= Quiet City (music) =

Composition for trumpet, English horn, and strings by Aaron Copland

Quiet City is a composition for trumpet, cor anglais or oboe, and string orchestra by Aaron Copland. In the published score, the composer indicates "use Oboe only if no English Horn is available."

==History==
In 1939, Copland wrote incidental music for the play Quiet City by Irwin Shaw. He later worked some of it into a ten-minute composition designed to be performed independently of the play. The piece premiered on January 28, 1941, by conductor Daniel Saidenberg and his Saidenberg Little Symphony in New York City.

The original score for the play was composed for trumpet, alto saxophone, B♭ clarinet (doubling bass clarinet), and piano.

For a 1941 Boston Symphony performance, the composer wrote:In the Spring of 1939 I was asked by my friend, Harold Clurman, director of the Group Theatre, to supply the incidental musical score for a new play by Irwin Shaw, author of 'Bury the Dead,' 'Gentle People,' and other dramas his new opus was entitled 'Quiet City,' and was a realistic fantasy concerning the night-thoughts of many different kinds of people in a great city. It called for music evocative of the nostalgia and inner distress of a society profoundly aware of its own insecurity. The author's mouthpiece was a young trumpet player called David Mellnikoff, whose trumpet playing helped to arouse the conscience of his fellow-players and of the audience. The play was given two 'try-out' performances in New York on successive Sunday evenings in April of 1939, and then withdrawn for revisions. Several friends urged me to make use of some of the thematic material used in my [stage] score as the basis for an orchestral piece. This is what I did in the summer of 1940, as soon as my duties at the Berkshire Music Center were finished. I borrowed the name, the trumpet, and some of the themes from the original play. The addition of English horn and string orchestra (I was limited to clarinet, saxophone, piano, plus the trumpet of course, in the stage version), and the form of the piece as a whole, was the result of work in a barn-studio two miles down the road from Tanglewood. The orchestration was completed in late September, and the score dedicated to Ralph Hawkes, junior member of the London firm of Boosey and Hawkes, who published the composition recently.

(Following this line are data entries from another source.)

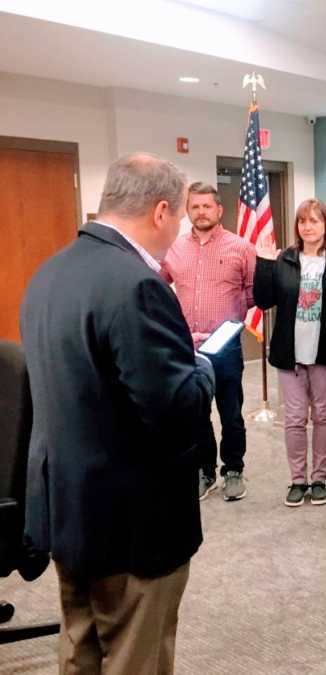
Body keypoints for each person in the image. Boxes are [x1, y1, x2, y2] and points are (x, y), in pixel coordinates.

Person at [19, 153, 216, 674]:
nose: (175, 231)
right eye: (176, 218)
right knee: (135, 658)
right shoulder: (137, 286)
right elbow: (175, 410)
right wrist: (203, 368)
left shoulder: (49, 272)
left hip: (70, 508)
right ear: (160, 212)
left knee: (79, 650)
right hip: (133, 527)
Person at [161, 182, 256, 502]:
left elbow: (252, 290)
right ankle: (206, 471)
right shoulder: (174, 249)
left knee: (231, 413)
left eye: (207, 206)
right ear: (187, 211)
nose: (201, 212)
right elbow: (159, 288)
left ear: (219, 210)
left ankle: (233, 470)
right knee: (196, 414)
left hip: (225, 347)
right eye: (195, 206)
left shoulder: (241, 247)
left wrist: (233, 318)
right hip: (188, 347)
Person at [254, 199, 326, 507]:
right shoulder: (284, 259)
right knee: (295, 418)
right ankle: (298, 480)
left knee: (323, 414)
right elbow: (263, 301)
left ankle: (319, 478)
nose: (307, 227)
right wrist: (264, 264)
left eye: (314, 221)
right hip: (290, 353)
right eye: (302, 221)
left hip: (325, 352)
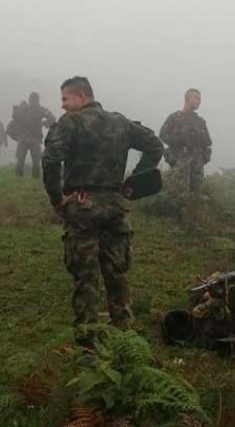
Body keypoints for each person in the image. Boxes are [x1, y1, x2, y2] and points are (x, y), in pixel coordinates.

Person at [42, 76, 163, 328]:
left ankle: (88, 340)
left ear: (82, 96)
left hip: (82, 204)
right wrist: (133, 183)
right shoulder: (120, 122)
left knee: (85, 275)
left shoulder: (71, 122)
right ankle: (124, 332)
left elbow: (51, 160)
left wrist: (58, 199)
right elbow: (155, 145)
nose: (63, 105)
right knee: (116, 271)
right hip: (116, 206)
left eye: (65, 98)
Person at [159, 88, 212, 194]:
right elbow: (163, 135)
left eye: (200, 99)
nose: (199, 101)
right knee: (178, 194)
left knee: (196, 195)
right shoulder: (175, 118)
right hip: (180, 164)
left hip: (197, 168)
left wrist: (197, 137)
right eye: (196, 98)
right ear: (187, 99)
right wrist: (180, 140)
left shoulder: (199, 121)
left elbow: (208, 141)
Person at [7, 92, 55, 178]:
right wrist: (17, 108)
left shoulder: (39, 109)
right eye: (33, 100)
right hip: (25, 138)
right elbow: (15, 117)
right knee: (21, 160)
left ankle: (32, 179)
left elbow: (52, 118)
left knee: (34, 161)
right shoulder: (27, 108)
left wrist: (44, 123)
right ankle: (20, 178)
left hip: (33, 138)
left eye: (34, 100)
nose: (33, 102)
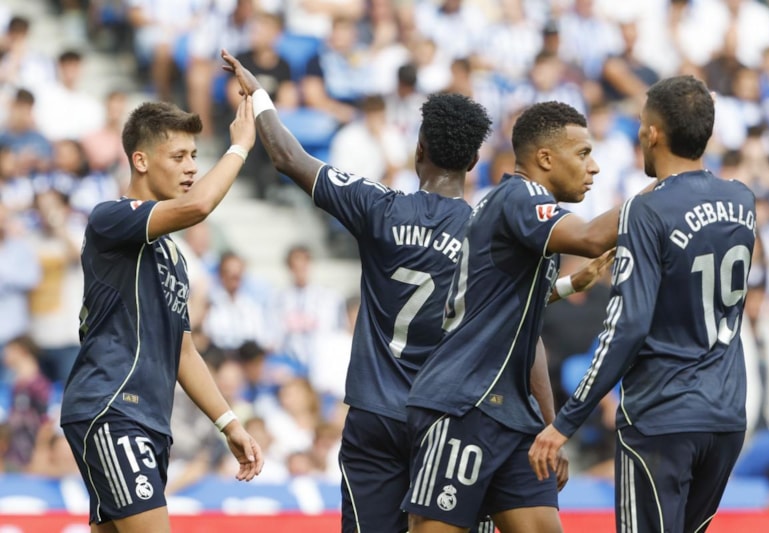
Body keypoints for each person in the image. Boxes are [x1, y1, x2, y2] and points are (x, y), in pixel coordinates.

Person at [222, 49, 610, 533]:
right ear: (474, 160)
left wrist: (260, 95)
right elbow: (515, 325)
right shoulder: (487, 230)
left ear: (418, 150)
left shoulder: (377, 207)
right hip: (456, 415)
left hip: (377, 413)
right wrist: (551, 422)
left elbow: (288, 157)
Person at [530, 75, 757, 533]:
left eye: (640, 124)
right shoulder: (743, 200)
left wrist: (565, 422)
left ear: (653, 134)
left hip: (662, 415)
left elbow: (626, 326)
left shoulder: (646, 211)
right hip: (726, 417)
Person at [400, 100, 624, 533]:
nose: (593, 167)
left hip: (512, 413)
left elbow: (523, 325)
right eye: (583, 153)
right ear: (545, 158)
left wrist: (550, 427)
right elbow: (591, 237)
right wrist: (666, 191)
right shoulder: (521, 196)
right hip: (464, 403)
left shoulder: (526, 225)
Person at [59, 97, 264, 533]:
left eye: (194, 156)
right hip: (113, 408)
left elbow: (183, 352)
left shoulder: (174, 256)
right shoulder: (110, 218)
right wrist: (241, 146)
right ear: (141, 161)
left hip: (149, 421)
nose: (191, 168)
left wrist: (229, 423)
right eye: (178, 156)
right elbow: (199, 206)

According to Copland, the piece was "an attempt to mirror the troubled main character of Irwin Shaw's play", who had abandoned his Jewishness and his poetic aspirations in order to pursue material success by anglicizing his name, marrying a rich socialite, and becoming the president of a department store. The man, however, was continually recalled to his conscience by the haunting sound of his brother's trumpet playing. Continuing the assessment in his own autobiography, Copland observed that "Quiet City seems to have become a musical entity, superseding the original reasons for its composition", owing much of its success to its escape from the details of its dramatic context.